For a detailed discussion of this subject, read: Owner Consent Provisions in Historic Preservation Ordinances: Are They Legal?
There are better solutions to the tension created by citizen-initiated applications. First, the City needs to hold up its end of the bargain. The City’s Comprehensive Plan sets forth a well thought-out framework for preservation activities with objectives and policies addressing how to identify the City’s important resources, how to protect those resources, and how to bring the various interest groups together to seek solutions to conflicts over preservation issues. The plan, among other things, calls for the city to nominate three properties a year to the list of local historic landmarks, while also holding an annual workshop on historic preservation. Unfortunately, the city hasn’t fully implemented these policies (specifically – the nomination of three landmarks a year), leading to some of the frustrations with the preservation program. When the only avenue for protecting historic resources falls to the citizens who care about their city, the potential arises for those citizens to be accused of greed, NIMBYism, reactionism or some other selfish interest.

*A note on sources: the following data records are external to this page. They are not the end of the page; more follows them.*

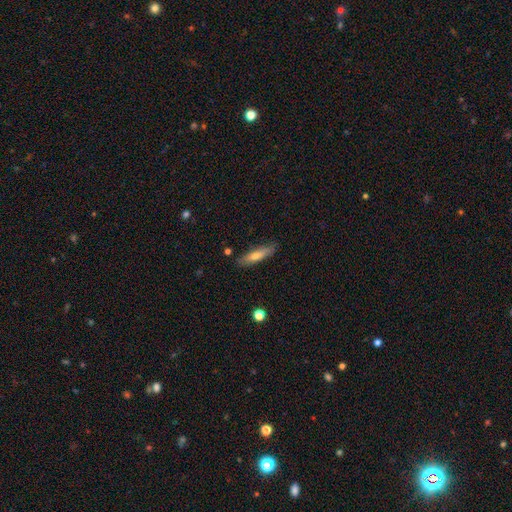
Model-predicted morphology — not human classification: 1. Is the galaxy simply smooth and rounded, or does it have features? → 61% smooth, 33% featured or disk, 7% star or artifact.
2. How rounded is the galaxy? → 77% cigar-shaped, 22% in between, 2% round.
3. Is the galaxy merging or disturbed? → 83% none, 13% minor disturbance, 2% major disturbance, 2% merger.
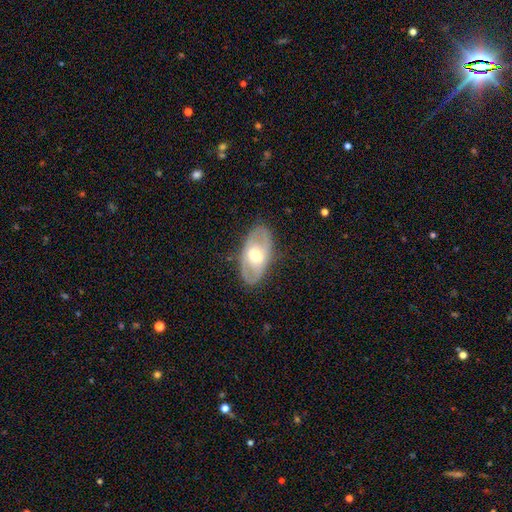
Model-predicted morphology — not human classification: The model was most divided on "spiral arms": no: 53%, yes: 47%. Remaining: edge-on disk — no (89%); merging — none (80%); bulge size — moderate (67%); smooth or featured — featured or disk (60%); bar — no (46%).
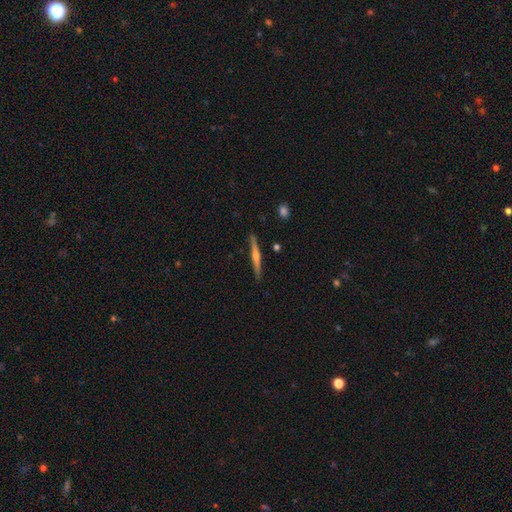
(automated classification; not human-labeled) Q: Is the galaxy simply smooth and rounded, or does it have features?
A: featured or disk — 62%.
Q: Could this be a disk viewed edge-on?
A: yes — 98%.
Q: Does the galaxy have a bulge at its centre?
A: rounded — 74%.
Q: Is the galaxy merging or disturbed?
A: none — 89%.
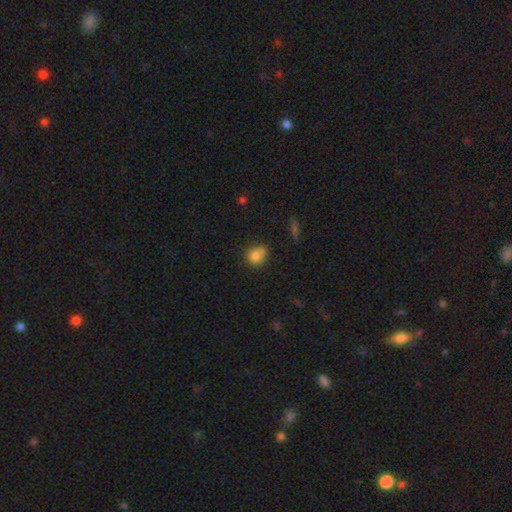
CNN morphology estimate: smooth_or_featured: smooth (p=0.77) [alt: star or artifact p=0.11]
how_rounded: round (p=0.75) [alt: in between p=0.24]
merging: none (p=0.52) [alt: merger p=0.24]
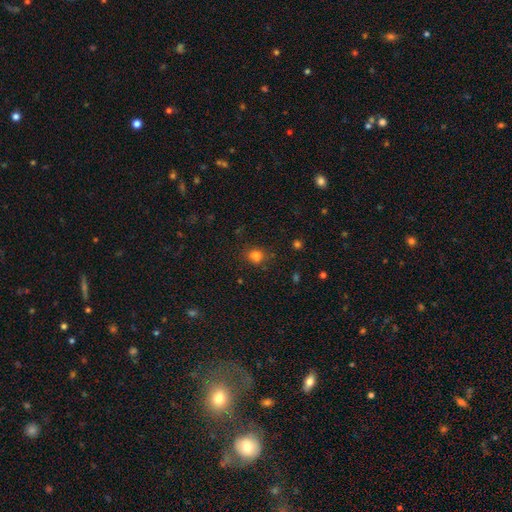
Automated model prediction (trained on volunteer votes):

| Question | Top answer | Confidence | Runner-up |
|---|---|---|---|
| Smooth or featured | smooth | 82% | star or artifact (14%) |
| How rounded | round | 80% | in between (19%) |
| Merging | none | 81% | minor disturbance (13%) |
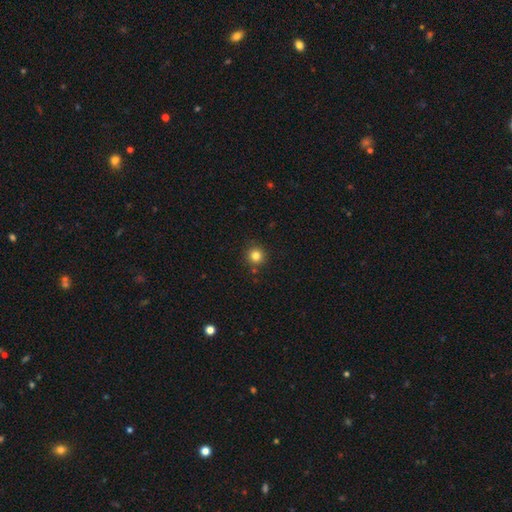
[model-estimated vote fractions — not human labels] Smooth or featured? smooth (82%)
How rounded? round (94%)
Merging? none (88%)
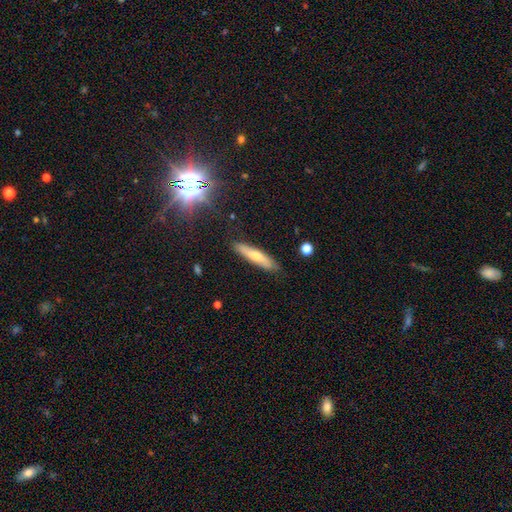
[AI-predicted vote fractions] smooth-or-featured: smooth: 59% | featured or disk: 34% | star or artifact: 7%
  how-rounded: cigar-shaped: 84% | in between: 14% | round: 2%
  merging: none: 86% | minor disturbance: 11% | major disturbance: 2% | merger: 1%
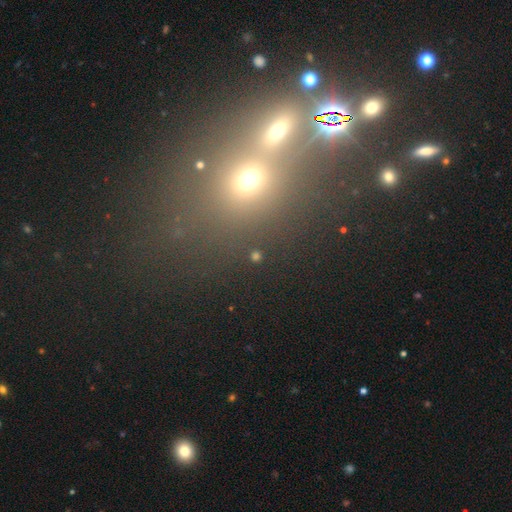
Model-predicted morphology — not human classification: This is possibly a smooth galaxy (48%). Merging: clearly none (83%).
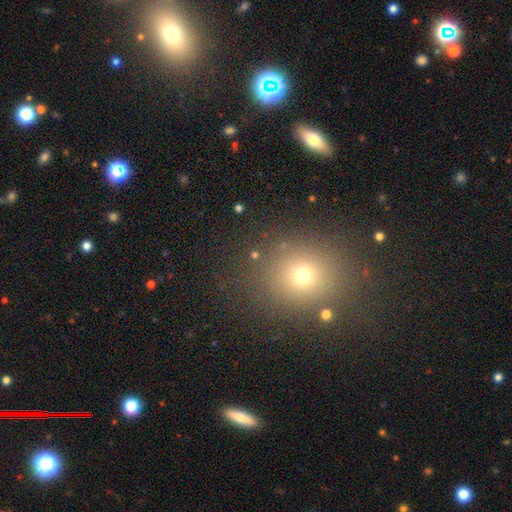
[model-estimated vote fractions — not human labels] Smooth or featured? Predicted: smooth (p=0.62). How rounded? Predicted: round (p=0.74). Merging? Predicted: none (p=0.82).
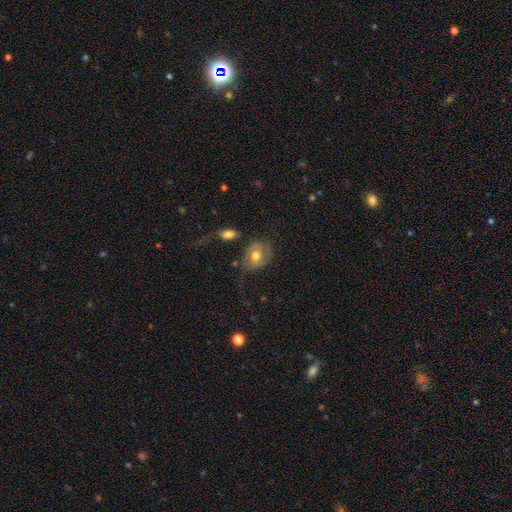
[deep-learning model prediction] smooth_or_featured: smooth (p=0.52) [alt: featured or disk p=0.40]
how_rounded: in between (p=0.58) [alt: round p=0.41]
merging: none (p=0.45) [alt: major disturbance p=0.26]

Secondly, the city could increase incentives for preservation and better promote those incentives that currently exist.
Hold the Course
Are we to believe that less than 1% of the buildings in St. Petersburg are worthy of preservation? Asked another way, if we were to demolish 99% of the buildings in St. Petersburg and build new ones, would we be the same place? Would people still clamor to come here?
Tension between interested parties is one reason that pause buttons and release valves are necessary and welcome functions in the machinery of a city. That is partly the role of the historic preservation ordinance and the local historic landmark application process. It asks us to breathe deep, keep calm and carry on. Let’s do that now.